=== Begin Enclosure ===

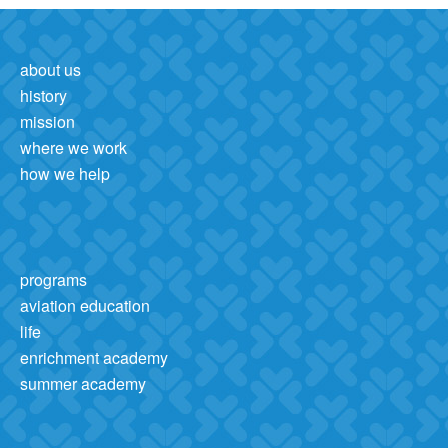
about us
history
mission
where we work
how we help
programs
aviation education
life
enrichment academy
summer academy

=== End Enclosure ===

In the entries, change each "academy" to "school" and keep everything else the same. Write out the text again without the pictures.

about us
history
mission
where we work
how we help
programs
aviation education
life
enrichment school
summer school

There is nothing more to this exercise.